Tuesday, March 18, 2008

"Messed-Up, Untidy" Characters

Via Curiosities at The Millions:

Richard Russo: "My fictional Eliot [Spitzer] would be complex, would contain paradoxes. He would not be a hypocrite. My Eliot would believe with his whole heart in his crusades against the corrupt and the powerful and the privileged, even as he worked studiously to undermine his legacy. Fiction can accommodate such paradoxes, provided they're explained."

I'm sorry, fiction cannot be stranger than truth. Complex is a buzzword so overused that it has lost all meaning. A complex is a personality trait reflected backward, reversed, folded back in the opposite direction. For example, an inferiority complex(ed) comes off as a superiority act.

Therefore, what is more complex than a self-righteous hypocrite?

Ah, the "banality of evil" again. The "intellectual" take waters it down to "illicit sex" and says that Spitzer's worst crime is "cluelessness," "blowing it."

Oh, so he's just like the rest of us, right? How banal.

Yes, some people like reading the banal, but that's not where the money is in this market.

But I don't mean to jigger the facts; fictive Eliot will do exactly what the real Eliot has done, only my guy almost never imagines getting caught.

How can you say that when he signed into the hotel under the name of a well-known close friend and benefactor? He was setting up this close friend and benefactor to get framed for his (Spitzer's) own illegal activity.

First, I'd like to know how you are going to square this fact with your Spitzer never thinking about getting caught. Second, I'd like to know how you are going to characterize your Spitzer as a basically good man (no worse than rest of us) who just happens to do a shockingly vicious, despicable, stomach-turning thing like that TO A FRIEND AND BENEFACTOR!
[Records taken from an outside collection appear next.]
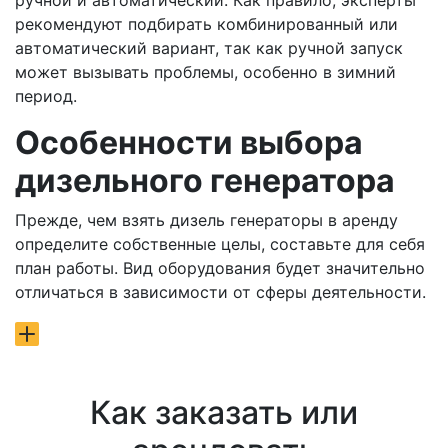
ручной и автоматический. Как правило, эксперты
рекомендуют подбирать комбинированный или
автоматический вариант, так как ручной запуск
может вызывать проблемы, особенно в зимний
период.
Особенности выбора
дизельного генератора
Прежде, чем взять дизель генераторы в аренду
определите собственные целы, составьте для себя
план работы. Вид оборудования будет значительно
отличаться в зависимости от сферы деятельности.
Как заказать или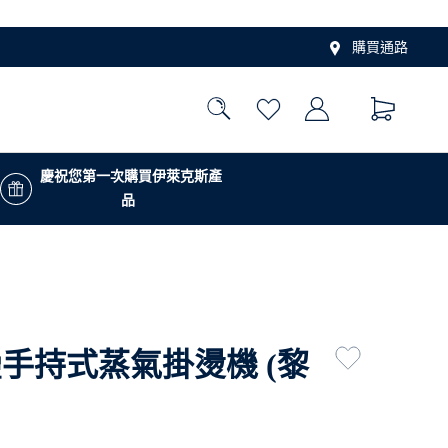
購買通路
慶祝您第一次購買伊萊克斯產
品
疊手持式蒸氣掛燙機 (黎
Not banal. Not banal at all.

Real-life Eliot has few friends, we're told, the natural result of what some people like to call his arrogance, though my Eliot has never thought of it in those terms until now.

These are fellow Democrats who have had to work closely with him over the years. Like the Republicans who have had to work closely with John McCain, they are known to hate him but are very reticent to admit that to the press, let alone be quoted as to why. That MEANS something, because these are the people who know these men best. And their fear of speaking up about the "steamroller" is a red flag.

But you discount it. Again, fiction cannot be stranger than truth. Your Spitzer must be congruous with that fact. Nothing in the story that doesn't belong there, no extra pieces of the puzzle. It all must fit. This isn't religion, where you can just throw up your hands and say, "Well, it's a mystery."

And then the call girl must call in immediately afterward to let her handlers know she's OK and that he wasn't "difficult" this time. Just "illicit sex," right?

Now you know why very few people read literary fiction anymore: the banal ain't entertaining, and most people read to be entertained, not to be edified by the reduction of everything to the banal.

Make your characters make sense. To real people.

Richard Russo's fictional Eliot Spitzer - whom he himself says is a "messed-up, untidy" character - makes no sense at all. And it's remarkably like the fictional character many have made of the real Eliot Spitzer. A con artist who fooled the whole world with his crusader act.

The great Gatsby was great, for he loved greatly, purely.

But, especially considering how this foil of Gatsby recently tried to frame his friend and benefactor, the Attorney General of New York should go back and make sure he didn't steamroll innocent people into prison.

Make sure your characters make sense. Don't try to preach some doctrine, or you'll end up warping your characters into nebulous, banal messes like this.